In an early (and all too evocative) scene, several bystanders—including eight high school students—are fatally gunned down on the steps of the capitol building, their assassin also felled in a hail of bullets. One of the witnesses is the grandson of international private investigator Robert Brixton, and his harrowing tale of survival begets more questions than answers. Meanwhile, Capitol Police officer Kelly Lofton also uncovers compelling evidence that the incident may have been less straightforward than it seems. When the attempted murder of a CDC employee necessitates Brixton’s involvement, he has reason to become acquainted with Lofton—and their joint investigation uncovers a myriad of manipulation and murder.
Now and then collide when the two find themselves hot on the trail of a military tanker truck that went missing in 2017, along with its human occupants and deadly contents (aka “White Death”)—which was meant for destruction but disappeared instead. Just what, if anything, that has to do with the present-day violence remains unknown, though the implications are frightening, far-reaching, and arguably familiar (even as the book plays out in a post-COVID world). Throw in an extremist zealot (Deacon Frank Wilhyte), a corruptible politician, and a divided republic and you’ve got the makings of a contemporary Civil War in the New America.
Land never fails to deliver page-turning action, but he doesn’t skimp on emotional resonance to do it.

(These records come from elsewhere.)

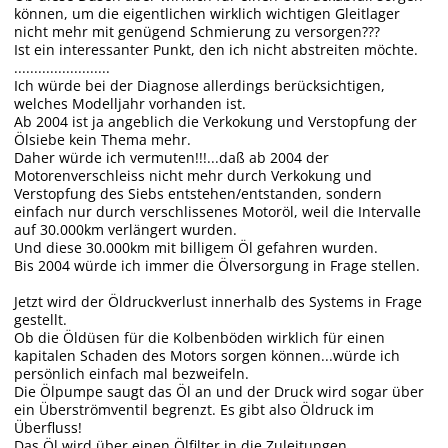
können, um die eigentlichen wirklich wichtigen Gleitlager
nicht mehr mit genügend Schmierung zu versorgen???
Ist ein interessanter Punkt, den ich nicht abstreiten möchte.
........................
Ich würde bei der Diagnose allerdings berücksichtigen,
welches Modelljahr vorhanden ist.
Ab 2004 ist ja angeblich die Verkokung und Verstopfung der
Ölsiebe kein Thema mehr.
Daher würde ich vermuten!!!...daß ab 2004 der
Motorenverschleiss nicht mehr durch Verkokung und
Verstopfung des Siebs entstehen/entstanden, sondern
einfach nur durch verschlissenes Motoröl, weil die Intervalle
auf 30.000km verlängert wurden.
Und diese 30.000km mit billigem Öl gefahren wurden.
Bis 2004 würde ich immer die Ölversorgung in Frage stellen.
Jetzt wird der Öldruckverlust innerhalb des Systems in Frage
gestellt.
Ob die Öldüsen für die Kolbenböden wirklich für einen
kapitalen Schaden des Motors sorgen können...würde ich
persönlich einfach mal bezweifeln.
Die Ölpumpe saugt das Öl an und der Druck wird sogar über
ein Überströmventil begrenzt. Es gibt also Öldruck im
Überfluss!
Das Öl wird über einen Ölfilter in die Zuleitungen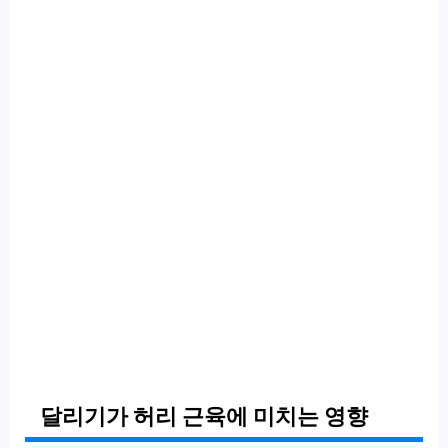
달리기가 허리 근육에 미치는 영향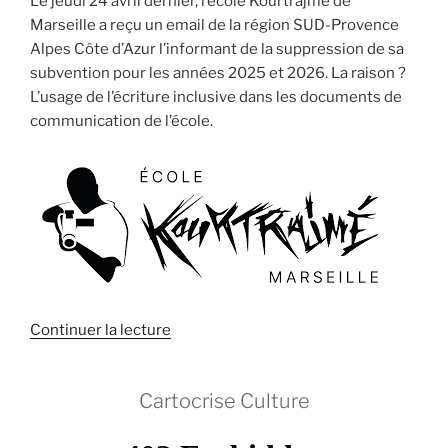
Le jeudi 24 avril dernier, l’école Kourtrajmé de
Marseille a reçu un email de la région SUD-Provence
Alpes Côte d’Azur l’informant de la suppression de sa
subvention pour les années 2025 et 2026. La raison ?
L’usage de l’écriture inclusive dans les documents de
communication de l’école.
de
Continuer la lecture
« Renaissance
et
Cartocrise Culture
le
RN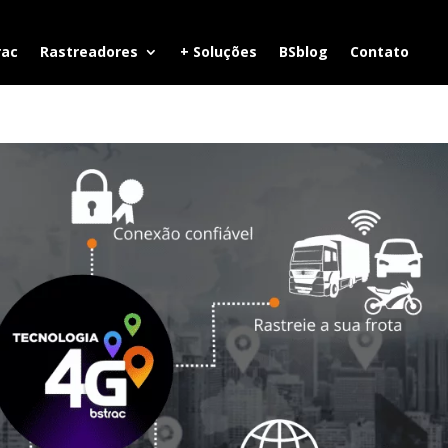
rac
Rastreadores
+ Soluções
BSblog
Contato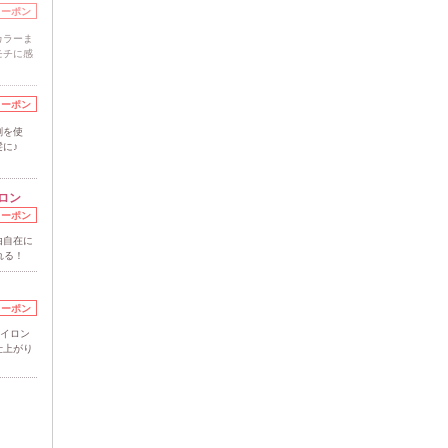
クーポン
カラーま
モチに感
クーポン
剤を使
に♪
ロン
クーポン
由自在に
れる！
クーポン
アイロン
仕上がり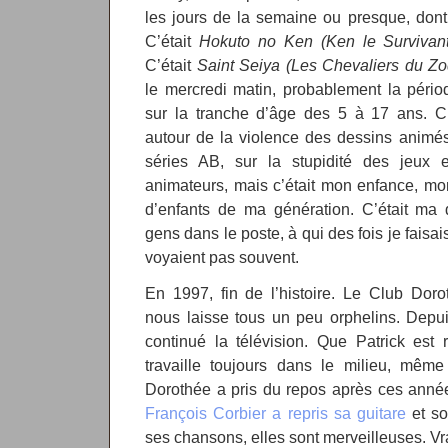
les jours de la semaine ou presque, dont
C’était
Hokuto no Ken (Ken le Survivant
C’était
Saint Seiya (Les Chevaliers du Z
le mercredi matin, probablement la péri
sur la tranche d’âge des 5 à 17 ans. C’
autour de la violence des dessins animés 
séries AB, sur la stupidité des jeux 
animateurs, mais c’était mon enfance, mon 
d’enfants de ma génération. C’était ma 
gens dans le poste, à qui des fois je faisa
voyaient pas souvent.
En 1997, fin de l’histoire. Le Club Doro
nous laisse tous un peu orphelins. Depu
continué la télévision. Que Patrick est
travaille toujours dans le milieu, même
Dorothée a pris du repos après ces années
François Corbier a repris sa guitare
et so
ses chansons, elles sont merveilleuses. Vr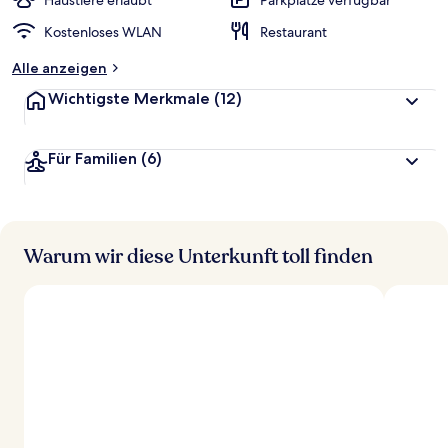
Haustiere erlaubt
Parkplätze verfügbar
t
Kostenloses WLAN
Restaurant
e
t
Alle anzeigen
Wichtigste Merkmale
(12)
Für Familien
(6)
Warum wir diese Unterkunft toll finden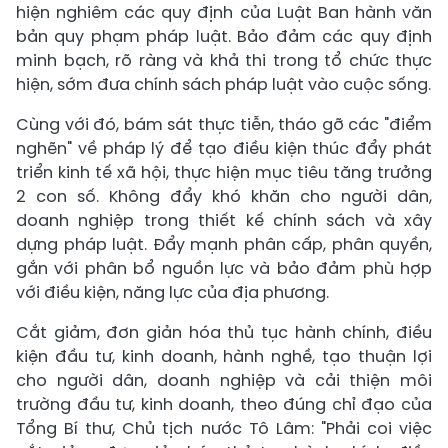
hiện nghiêm các quy định của Luật Ban hành văn
bản quy phạm pháp luật. Bảo đảm các quy định
minh bạch, rõ ràng và khả thi trong tổ chức thực
hiện, sớm đưa chính sách pháp luật vào cuộc sống.
Cùng với đó, bám sát thực tiễn, tháo gỡ các "điểm
nghẽn" về pháp lý để tạo điều kiện thúc đẩy phát
triển kinh tế xã hội, thực hiện mục tiêu tăng trưởng
2 con số. Không đẩy khó khăn cho người dân,
doanh nghiệp trong thiết kế chính sách và xây
dựng pháp luật. Đẩy mạnh phân cấp, phân quyền,
gắn với phân bổ nguồn lực và bảo đảm phù hợp
với điều kiện, năng lực của địa phương.
Cắt giảm, đơn giản hóa thủ tục hành chính, điều
kiện đầu tư, kinh doanh, hành nghề, tạo thuận lợi
cho người dân, doanh nghiệp và cải thiện môi
trường đầu tư, kinh doanh, theo đúng chỉ đạo của
Tổng Bí thư, Chủ tịch nước Tô Lâm: "Phải coi việc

For instance, Brixton and Wilhyte (among other POV characters)—who can easily be viewed as stand-ins for Good and Evil—are each given vivid backstories that both humanize them and serve as their motivation, albeit to different ends. This exposition is critical to grounding the more outlandish elements of the plot, but it doesn’t jeopardize narrative momentum. Consequently, heightened personal stakes coupled with the threat of a(nother) insurrection are likely to resound with readers. Such melding of emotion and intellect perfectly illustrates why genre fiction is a powerful lens through which to illuminate (could be) fact.
While Murder at the CDC honors Margaret Truman’s literary legacy, it’s got Jon Land’s fingerprints all over it. With its ticking time clock, intersecting storylines, and amalgamation of fact and fiction—not to mention the fate of an unsuspecting nation hanging in the balance—this story would be instantly recognizable as the author’s work even if it didn’t bear his name. Which is to say that readers get their fill of Washington politics, power, and prestige along with a corker of a plot that’s as unputdownable as it is unsettling.